Extracted information =>

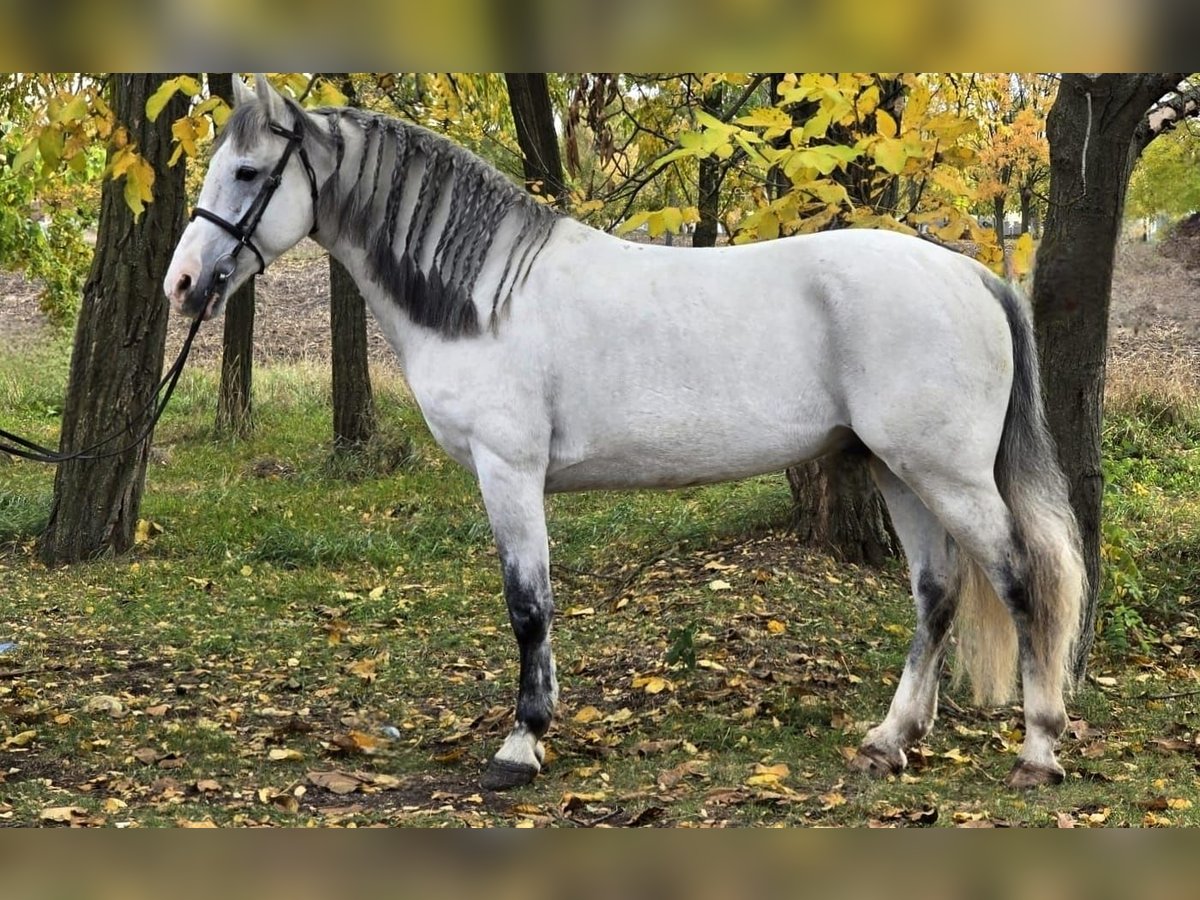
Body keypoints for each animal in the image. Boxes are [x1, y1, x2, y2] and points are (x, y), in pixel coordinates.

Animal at [164, 75, 1085, 791]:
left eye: (248, 170)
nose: (182, 283)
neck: (486, 296)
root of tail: (971, 273)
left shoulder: (508, 471)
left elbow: (528, 605)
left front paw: (521, 745)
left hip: (948, 474)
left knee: (1020, 580)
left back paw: (1038, 751)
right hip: (900, 469)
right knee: (937, 593)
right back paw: (890, 741)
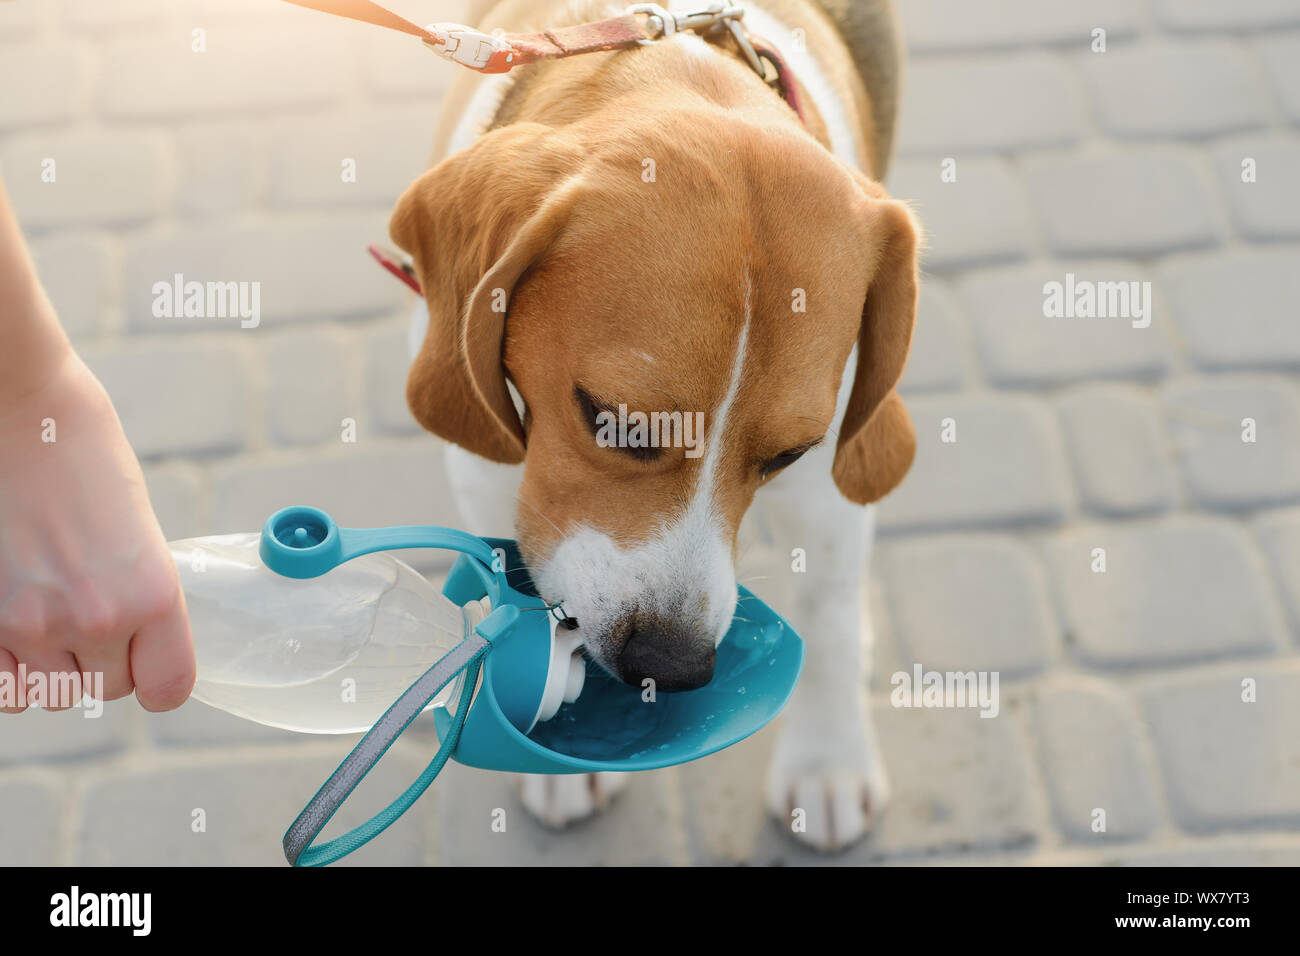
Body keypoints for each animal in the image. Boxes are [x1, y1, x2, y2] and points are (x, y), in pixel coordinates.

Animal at [390, 0, 920, 853]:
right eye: (609, 421)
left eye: (789, 452)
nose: (670, 668)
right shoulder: (491, 457)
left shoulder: (827, 482)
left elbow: (829, 611)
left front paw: (827, 757)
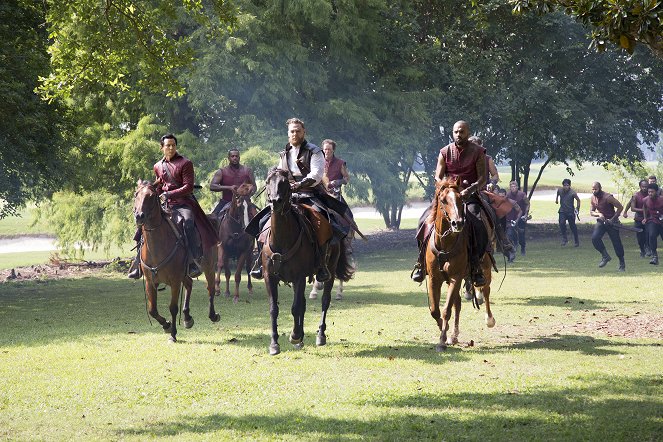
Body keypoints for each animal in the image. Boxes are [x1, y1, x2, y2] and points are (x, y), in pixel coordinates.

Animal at [132, 179, 220, 342]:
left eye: (152, 196)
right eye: (136, 194)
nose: (139, 216)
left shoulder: (174, 281)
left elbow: (173, 308)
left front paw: (172, 334)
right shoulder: (150, 282)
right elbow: (152, 310)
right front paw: (166, 325)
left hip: (209, 267)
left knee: (210, 288)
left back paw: (213, 315)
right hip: (184, 274)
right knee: (190, 284)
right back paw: (187, 318)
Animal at [260, 168, 356, 356]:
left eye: (284, 182)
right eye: (268, 181)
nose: (275, 202)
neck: (282, 239)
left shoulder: (298, 277)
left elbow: (295, 307)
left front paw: (295, 335)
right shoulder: (270, 277)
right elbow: (274, 308)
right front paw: (275, 344)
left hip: (330, 270)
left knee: (325, 300)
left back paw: (320, 335)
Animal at [428, 178, 496, 350]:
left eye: (460, 199)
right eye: (443, 200)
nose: (457, 223)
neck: (445, 244)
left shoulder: (456, 277)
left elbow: (446, 310)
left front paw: (442, 340)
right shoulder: (434, 279)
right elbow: (435, 310)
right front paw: (445, 332)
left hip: (485, 268)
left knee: (486, 290)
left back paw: (489, 319)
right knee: (457, 303)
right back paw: (454, 335)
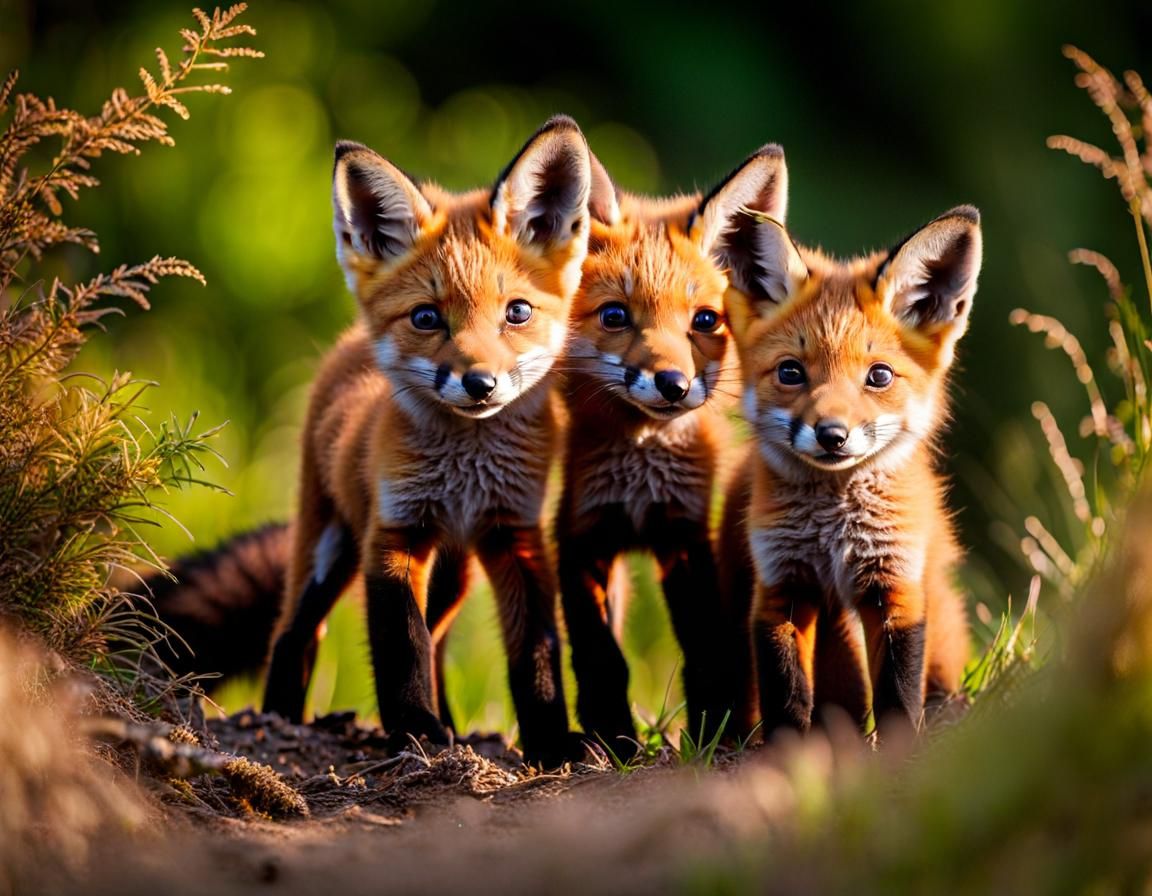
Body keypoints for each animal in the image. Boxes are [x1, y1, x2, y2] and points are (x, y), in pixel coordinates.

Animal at [259, 116, 596, 767]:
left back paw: (457, 728)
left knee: (439, 641)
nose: (480, 383)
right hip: (327, 549)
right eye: (426, 318)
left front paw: (548, 742)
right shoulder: (394, 536)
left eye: (517, 312)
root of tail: (347, 344)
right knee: (294, 633)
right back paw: (275, 721)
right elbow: (402, 650)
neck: (465, 473)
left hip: (453, 575)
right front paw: (415, 731)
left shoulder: (514, 535)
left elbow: (536, 651)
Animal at [556, 145, 793, 748]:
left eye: (705, 320)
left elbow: (705, 648)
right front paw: (611, 736)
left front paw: (711, 729)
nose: (673, 385)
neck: (641, 473)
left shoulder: (686, 535)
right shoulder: (580, 534)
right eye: (615, 315)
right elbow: (600, 654)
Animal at [718, 205, 979, 738]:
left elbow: (899, 693)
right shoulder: (781, 586)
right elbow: (786, 694)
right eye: (791, 372)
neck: (832, 532)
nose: (832, 435)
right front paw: (790, 752)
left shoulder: (894, 585)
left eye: (878, 375)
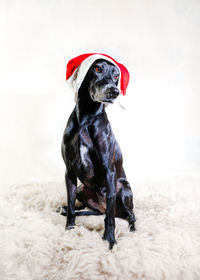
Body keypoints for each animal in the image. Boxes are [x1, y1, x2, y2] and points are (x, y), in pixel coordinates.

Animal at [61, 59, 136, 249]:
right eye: (97, 68)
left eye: (116, 75)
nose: (114, 91)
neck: (87, 118)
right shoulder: (69, 171)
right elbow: (71, 204)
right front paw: (69, 229)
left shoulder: (109, 172)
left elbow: (109, 218)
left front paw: (110, 239)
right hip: (82, 189)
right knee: (93, 211)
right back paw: (66, 210)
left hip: (123, 188)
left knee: (127, 214)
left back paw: (132, 229)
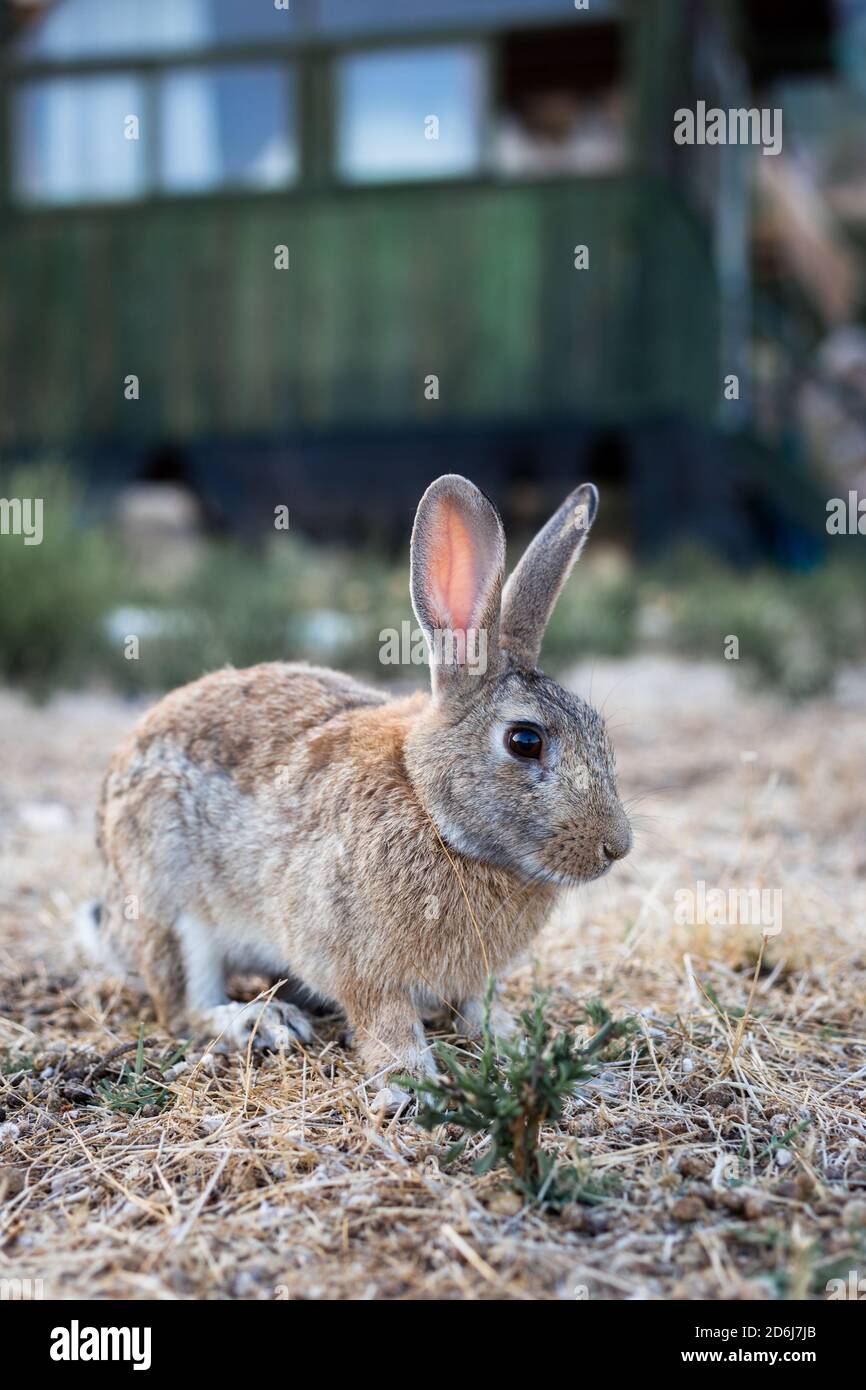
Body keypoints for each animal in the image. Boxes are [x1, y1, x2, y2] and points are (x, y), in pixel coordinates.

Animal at [87, 474, 632, 1090]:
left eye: (599, 730)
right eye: (525, 741)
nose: (618, 846)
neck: (428, 805)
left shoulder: (471, 979)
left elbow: (477, 1006)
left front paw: (512, 1041)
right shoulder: (359, 962)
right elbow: (383, 1016)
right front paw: (410, 1080)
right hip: (170, 900)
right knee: (182, 1004)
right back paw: (261, 1020)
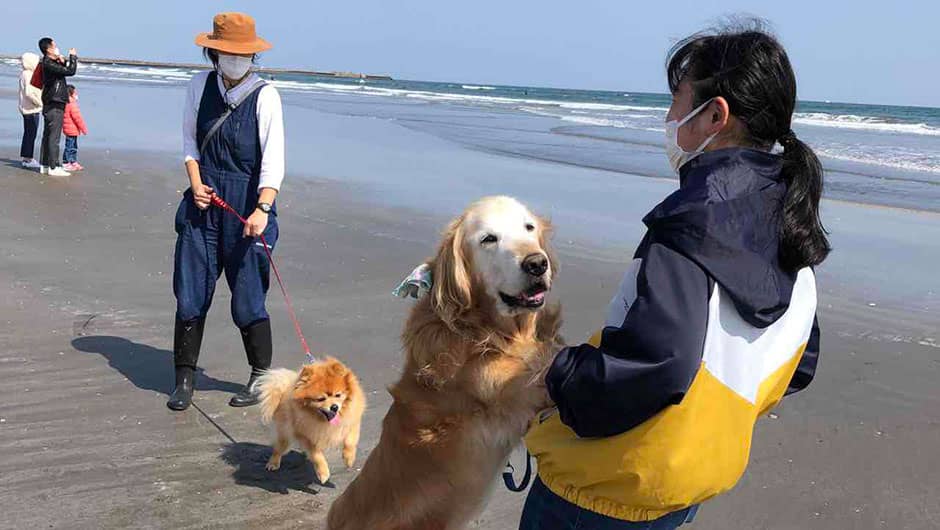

Your objective =>
Transcribe the whole listing exactly but exclude images.

Completed task =>
Body keypoints for each animal in the image. Boxes are [x1, y1, x2, y2] and points are (x, y), in pixel coordinates.

Animal at [164, 75, 1085, 791]:
left eye: (248, 170)
nose: (182, 283)
neck: (486, 296)
root of tail: (971, 273)
left shoulder: (508, 471)
left elbow: (528, 605)
left front paw: (521, 745)
left hip: (948, 474)
left knee: (1020, 580)
left back paw: (1038, 751)
right hip: (900, 469)
right knee: (937, 593)
right back paw: (890, 741)
Body keypoints for each animal in the image. Boxes are [x1, y1, x2, y2] and points are (x, y), in pixel coordinates.

Animal at [390, 0, 920, 853]:
right eye: (609, 421)
left eye: (789, 452)
nose: (670, 668)
right shoulder: (491, 457)
left shoulder: (827, 482)
left elbow: (829, 611)
left front paw: (827, 757)
Body keypoints for each animal in the image. Boxes are [x1, y1, x2, y2] and points are (x, y), in pixel coordinates.

Animal at [132, 179, 220, 342]:
left eye: (152, 196)
right eye: (136, 194)
nose: (139, 216)
left shoulder: (174, 281)
left elbow: (173, 308)
left front paw: (172, 334)
right shoulder: (150, 282)
right elbow: (152, 310)
right front paw: (166, 325)
left hip: (209, 267)
left knee: (210, 288)
left back paw: (213, 315)
right hip: (184, 274)
right knee: (190, 284)
right back paw: (187, 318)
Animal at [260, 168, 356, 356]:
left eye: (284, 182)
right eye: (268, 181)
nose: (275, 202)
neck: (282, 239)
left shoulder: (298, 277)
left elbow: (295, 307)
left front paw: (295, 335)
right shoulder: (270, 277)
right elbow: (274, 308)
right front paw: (275, 344)
left hip: (330, 270)
left knee: (325, 300)
left back paw: (320, 335)
Animal at [428, 178, 496, 350]:
left eye: (460, 199)
right eye: (443, 200)
nose: (457, 223)
neck: (445, 244)
left shoulder: (456, 277)
left elbow: (446, 310)
left front paw: (442, 340)
right shoulder: (434, 279)
right elbow: (435, 310)
right front paw: (445, 332)
left hip: (485, 268)
left knee: (486, 290)
left back paw: (489, 319)
right knee: (457, 303)
right back paw: (454, 335)
Body keypoints for each animal in the image. Boxes are [x1, y1, x2, y2] and points are (x, y), in pixel coordinates.

Animal at [259, 116, 596, 767]:
left back paw: (457, 728)
left knee: (439, 641)
nose: (480, 383)
right hip: (327, 549)
right eye: (426, 318)
left front paw: (548, 742)
right shoulder: (394, 536)
left eye: (517, 312)
root of tail: (347, 344)
right knee: (294, 633)
right back paw: (275, 721)
right elbow: (402, 650)
neck: (465, 473)
left hip: (453, 575)
right front paw: (415, 731)
left shoulder: (514, 535)
left elbow: (536, 651)
Animal at [556, 145, 793, 748]:
left eye: (705, 320)
left elbow: (705, 648)
right front paw: (611, 736)
left front paw: (711, 729)
nose: (673, 385)
neck: (641, 473)
left shoulder: (686, 535)
right shoulder: (580, 534)
right eye: (615, 315)
right elbow: (600, 654)
Animal at [718, 205, 979, 738]:
left elbow: (899, 693)
right shoulder: (781, 586)
right elbow: (786, 694)
right eye: (791, 372)
neck: (832, 532)
nose: (832, 435)
right front paw: (790, 752)
left shoulder: (894, 585)
left eye: (878, 375)
Body keypoints for each animal in the image. Boxes are [x1, y1, x2, y2] and points are (x, y), in pixel coordinates.

Animal at [61, 59, 136, 249]:
right eye: (97, 68)
left eye: (116, 75)
nose: (114, 91)
neck: (87, 118)
right shoulder: (69, 171)
right elbow: (71, 204)
right front paw: (69, 229)
left shoulder: (109, 172)
left elbow: (109, 218)
left front paw: (110, 239)
right hip: (82, 189)
right knee: (93, 211)
right back paw: (66, 210)
left hip: (123, 188)
left knee: (127, 214)
left back paw: (132, 229)
Body keypoints for each animal in the image. Boxes are [x1, y1, x2, y2] and points are (x, y), in pixel coordinates.

Animal at [87, 474, 632, 1090]:
left eye: (599, 730)
right eye: (525, 741)
nose: (618, 846)
neck: (428, 805)
left shoulder: (471, 979)
left elbow: (477, 1006)
left front paw: (512, 1041)
right shoulder: (359, 962)
right elbow: (383, 1016)
right front paw: (410, 1080)
right hip: (170, 900)
right knee: (182, 1004)
right back paw: (261, 1020)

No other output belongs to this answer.